DEINE AUFGABE.
Zieh aus den Daten unten jede Zeile heraus, in der die Zeichenfolge „relative“ vorkommt. Groß- und Kleinschreibung zählt.

DATEN ZUR ÜBUNG.

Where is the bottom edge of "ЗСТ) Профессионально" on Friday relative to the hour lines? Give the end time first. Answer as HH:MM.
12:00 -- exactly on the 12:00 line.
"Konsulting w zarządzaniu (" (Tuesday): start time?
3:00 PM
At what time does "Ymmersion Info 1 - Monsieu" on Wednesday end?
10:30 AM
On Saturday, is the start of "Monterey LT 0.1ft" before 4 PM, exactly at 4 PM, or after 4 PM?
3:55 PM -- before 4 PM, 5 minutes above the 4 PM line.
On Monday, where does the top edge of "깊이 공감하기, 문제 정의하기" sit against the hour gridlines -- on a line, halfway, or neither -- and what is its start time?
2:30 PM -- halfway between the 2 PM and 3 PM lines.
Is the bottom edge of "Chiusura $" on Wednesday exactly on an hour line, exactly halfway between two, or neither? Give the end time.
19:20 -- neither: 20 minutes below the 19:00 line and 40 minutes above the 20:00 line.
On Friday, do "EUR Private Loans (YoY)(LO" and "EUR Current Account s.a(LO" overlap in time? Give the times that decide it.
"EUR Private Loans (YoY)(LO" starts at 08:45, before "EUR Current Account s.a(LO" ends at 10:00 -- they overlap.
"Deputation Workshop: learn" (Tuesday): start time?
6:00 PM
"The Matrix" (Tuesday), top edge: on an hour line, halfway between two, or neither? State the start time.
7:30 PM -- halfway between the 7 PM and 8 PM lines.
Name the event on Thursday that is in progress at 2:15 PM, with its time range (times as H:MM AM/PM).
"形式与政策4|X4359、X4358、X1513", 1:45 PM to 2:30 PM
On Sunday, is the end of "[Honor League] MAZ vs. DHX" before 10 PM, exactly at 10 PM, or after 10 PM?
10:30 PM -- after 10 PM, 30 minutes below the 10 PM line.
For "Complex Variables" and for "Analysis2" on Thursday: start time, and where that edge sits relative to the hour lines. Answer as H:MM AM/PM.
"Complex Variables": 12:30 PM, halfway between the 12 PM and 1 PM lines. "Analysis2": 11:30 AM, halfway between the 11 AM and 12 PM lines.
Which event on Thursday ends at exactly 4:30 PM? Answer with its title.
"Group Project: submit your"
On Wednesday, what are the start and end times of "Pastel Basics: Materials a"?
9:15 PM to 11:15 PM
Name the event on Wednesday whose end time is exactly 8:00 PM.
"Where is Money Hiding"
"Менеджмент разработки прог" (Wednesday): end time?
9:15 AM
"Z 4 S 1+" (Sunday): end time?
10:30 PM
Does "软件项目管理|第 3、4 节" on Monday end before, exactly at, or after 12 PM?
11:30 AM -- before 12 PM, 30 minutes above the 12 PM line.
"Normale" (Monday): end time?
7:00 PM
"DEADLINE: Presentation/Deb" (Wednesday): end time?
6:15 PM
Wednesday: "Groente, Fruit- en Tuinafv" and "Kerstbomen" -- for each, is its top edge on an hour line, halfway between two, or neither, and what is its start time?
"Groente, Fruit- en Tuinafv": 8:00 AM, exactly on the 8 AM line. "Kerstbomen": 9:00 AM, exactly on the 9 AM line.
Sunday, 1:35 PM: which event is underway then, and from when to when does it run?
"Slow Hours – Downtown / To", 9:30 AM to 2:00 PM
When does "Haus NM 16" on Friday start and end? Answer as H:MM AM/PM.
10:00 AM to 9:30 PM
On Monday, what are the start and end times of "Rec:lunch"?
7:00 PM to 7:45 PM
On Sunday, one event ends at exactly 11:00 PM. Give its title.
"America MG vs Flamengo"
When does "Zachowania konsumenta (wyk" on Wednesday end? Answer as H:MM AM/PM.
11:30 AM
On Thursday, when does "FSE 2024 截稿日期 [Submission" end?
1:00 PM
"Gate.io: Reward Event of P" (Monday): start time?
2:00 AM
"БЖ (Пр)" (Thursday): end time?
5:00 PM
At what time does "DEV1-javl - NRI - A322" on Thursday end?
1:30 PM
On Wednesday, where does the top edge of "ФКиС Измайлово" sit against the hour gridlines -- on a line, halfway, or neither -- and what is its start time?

ERGEBNIS.
Where is the bottom edge of "ЗСТ) Профессионально" on Friday relative to the hour lines? Give the end time first. Answer as HH:MM.
For "Complex Variables" and for "Analysis2" on Thursday: start time, and where that edge sits relative to the hour lines. Answer as H:MM AM/PM.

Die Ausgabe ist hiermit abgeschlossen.